Background:
Heller’s Myotomy and Per Oral Endoscopic Myotomy carry 10-20% symptoms recurrence incidence. This is thought to be related to either incomplete myotomy or progression of disease. Either Pneumatic Dilatation or repeat myotomy is utilised in the management of these patients. This study aims to present both options, their outcomes, predictors of success and outcomes.
Methods:
Systematic review of (MEDLINE, PubMED, EMBASE and Cochrane) databases from Jan 1990 till current. The study followed the PRISMA guidelines in establishing systematic reviews. The keywords utilised were (Redo myotomy, Redo POEM, Redo Heller’s myotomy, Repeat Cardiomyotomy, Pneumatic Dilatation in Achalasia, Recurrent Achalasia). Studies qualities were assessed according to Newcastle Ottawa Scale.
Results:
A total of 26 studies included, 17 studies (282 patients) related to revisional endoscopic or surgical therapy following failed myotomy, and 9 studies (277 patients) related to pneumatic dilatation following failed myotomy were found.

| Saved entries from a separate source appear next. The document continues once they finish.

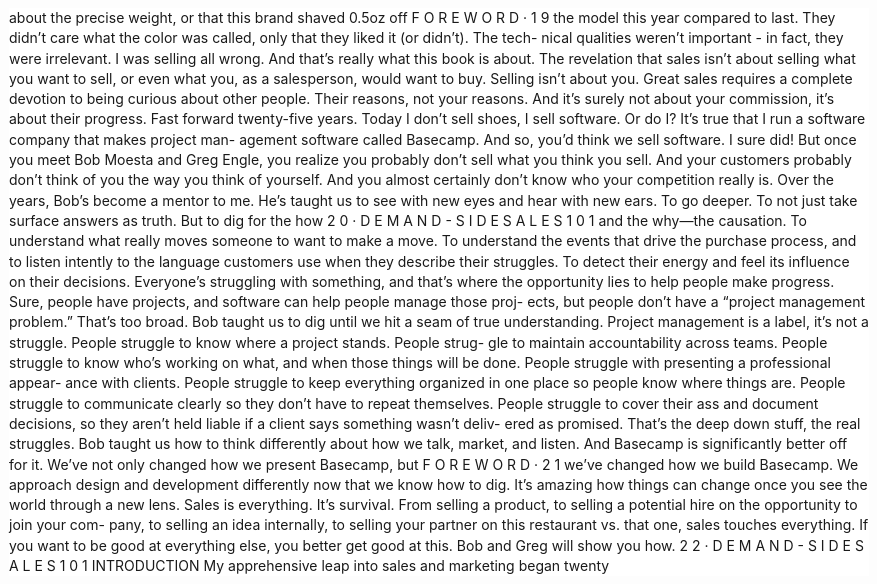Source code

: about the precise weight, or that this brand shaved 0.5oz off
F O R E W O R D · 1 9
the model this year compared to last. They didn’t care what the
color was called, only that they liked it (or didn’t). The tech-
nical qualities weren’t important - in fact, they were irrelevant.
I was selling all wrong.
And that’s really what this book is about. The revelation that
sales isn’t about selling what you want to sell, or even what
you, as a salesperson, would want to buy. Selling isn’t about
you. Great sales requires a complete devotion to being curious
about other people. Their reasons, not your reasons. And it’s
surely not about your commission, it’s about their progress.
Fast forward twenty-five years.
Today I don’t sell shoes, I sell software. Or do I?
It’s true that I run a software company that makes project man-
agement software called Basecamp. And so, you’d think we sell
software. I sure did! But once you meet Bob Moesta and Greg
Engle, you realize you probably don’t sell what you think you
sell. And your customers probably don’t think of you the way
you think of yourself. And you almost certainly don’t know
who your competition really is.
Over the years, Bob’s become a mentor to me. He’s taught us
to see with new eyes and hear with new ears. To go deeper. To
not just take surface answers as truth. But to dig for the how
2 0 · D E M A N D - S I D E S A L E S 1 0 1
and the why—the causation. To understand what really moves
someone to want to make a move. To understand the events
that drive the purchase process, and to listen intently to the
language customers use when they describe their struggles.
To detect their energy and feel its influence on their decisions.
Everyone’s struggling with something, and that’s where the
opportunity lies to help people make progress. Sure, people
have projects, and software can help people manage those proj-
ects, but people don’t have a “project management problem.”
That’s too broad. Bob taught us to dig until we hit a seam of
true understanding. Project management is a label, it’s not a
struggle.
People struggle to know where a project stands. People strug-
gle to maintain accountability across teams. People struggle to
know who’s working on what, and when those things will be
done. People struggle with presenting a professional appear-
ance with clients. People struggle to keep everything organized
in one place so people know where things are. People struggle
to communicate clearly so they don’t have to repeat themselves.
People struggle to cover their ass and document decisions, so
they aren’t held liable if a client says something wasn’t deliv-
ered as promised. That’s the deep down stuff, the real struggles.
Bob taught us how to think differently about how we talk,
market, and listen. And Basecamp is significantly better off
for it. We’ve not only changed how we present Basecamp, but
F O R E W O R D · 2 1
we’ve changed how we build Basecamp. We approach design
and development differently now that we know how to dig.
It’s amazing how things can change once you see the world
through a new lens.
Sales is everything. It’s survival. From selling a product, to
selling a potential hire on the opportunity to join your com-
pany, to selling an idea internally, to selling your partner on this
restaurant vs. that one, sales touches everything. If you want
to be good at everything else, you better get good at this. Bob
and Greg will show you how.
2 2 · D E M A N D - S I D E S A L E S 1 0 1
INTRODUCTION
My apprehensive leap into sales and marketing began twenty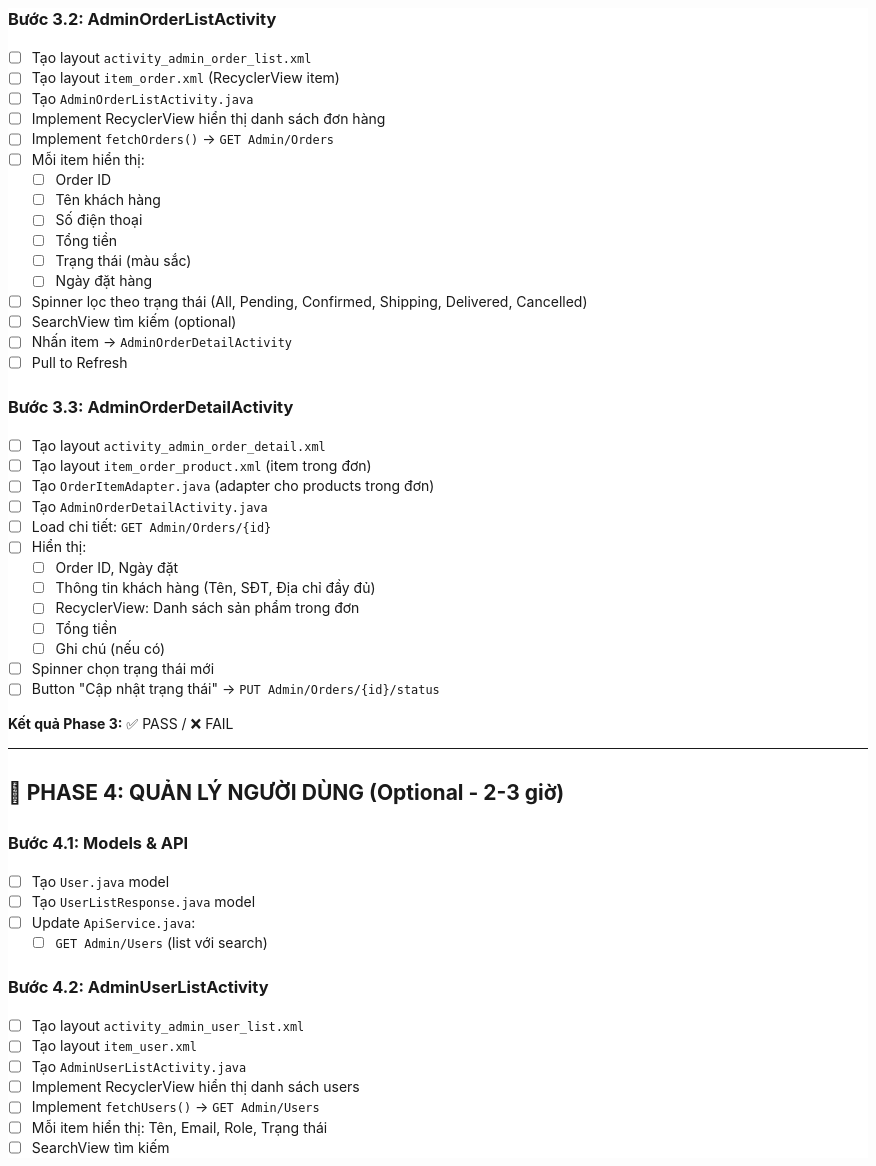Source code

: ### **Bước 3.2: AdminOrderListActivity**
- [ ] Tạo layout `activity_admin_order_list.xml`
- [ ] Tạo layout `item_order.xml` (RecyclerView item)
- [ ] Tạo `AdminOrderListActivity.java`
- [ ] Implement RecyclerView hiển thị danh sách đơn hàng
- [ ] Implement `fetchOrders()` → `GET Admin/Orders`
- [ ] Mỗi item hiển thị:
  - [ ] Order ID
  - [ ] Tên khách hàng
  - [ ] Số điện thoại
  - [ ] Tổng tiền
  - [ ] Trạng thái (màu sắc)
  - [ ] Ngày đặt hàng
- [ ] Spinner lọc theo trạng thái (All, Pending, Confirmed, Shipping, Delivered, Cancelled)
- [ ] SearchView tìm kiếm (optional)
- [ ] Nhấn item → `AdminOrderDetailActivity`
- [ ] Pull to Refresh

### **Bước 3.3: AdminOrderDetailActivity**
- [ ] Tạo layout `activity_admin_order_detail.xml`
- [ ] Tạo layout `item_order_product.xml` (item trong đơn)
- [ ] Tạo `OrderItemAdapter.java` (adapter cho products trong đơn)
- [ ] Tạo `AdminOrderDetailActivity.java`
- [ ] Load chi tiết: `GET Admin/Orders/{id}`
- [ ] Hiển thị:
  - [ ] Order ID, Ngày đặt
  - [ ] Thông tin khách hàng (Tên, SĐT, Địa chỉ đầy đủ)
  - [ ] RecyclerView: Danh sách sản phẩm trong đơn
  - [ ] Tổng tiền
  - [ ] Ghi chú (nếu có)
- [ ] Spinner chọn trạng thái mới
- [ ] Button "Cập nhật trạng thái" → `PUT Admin/Orders/{id}/status`

**Kết quả Phase 3:** ✅ PASS / ❌ FAIL

---

## 👥 PHASE 4: QUẢN LÝ NGƯỜI DÙNG (Optional - 2-3 giờ)

### **Bước 4.1: Models & API**
- [ ] Tạo `User.java` model
- [ ] Tạo `UserListResponse.java` model
- [ ] Update `ApiService.java`:
  - [ ] `GET Admin/Users` (list với search)

### **Bước 4.2: AdminUserListActivity**
- [ ] Tạo layout `activity_admin_user_list.xml`
- [ ] Tạo layout `item_user.xml`
- [ ] Tạo `AdminUserListActivity.java`
- [ ] Implement RecyclerView hiển thị danh sách users
- [ ] Implement `fetchUsers()` → `GET Admin/Users`
- [ ] Mỗi item hiển thị: Tên, Email, Role, Trạng thái
- [ ] SearchView tìm kiếm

All studies were retrospective except for one RCT and another prospective non-randomised study. 5 studies examined POEM only as revisional method, 4 studies examined LHM as the only revisional method whilst 5 other studies examined both interventions efficacy in revisions. Pneumatic dilatations were directly compared to repeat myotomy in 2 studies.
Conclusion:
This is the largest systematic review for post myotomy recurrence management. PD success rate ranged between 50-95%, whilst repeat myotomy is reported to be 63-100% across multiple studies. Studies reporting Eckardt score describe significant reduction in average scores across the three interventions (PD, redo POEM and redo LHM). Interventions should be tailored according to patients’ manometric, radiological appearance of recurrence and the institutional skills available to achieve best results for this subset of patients.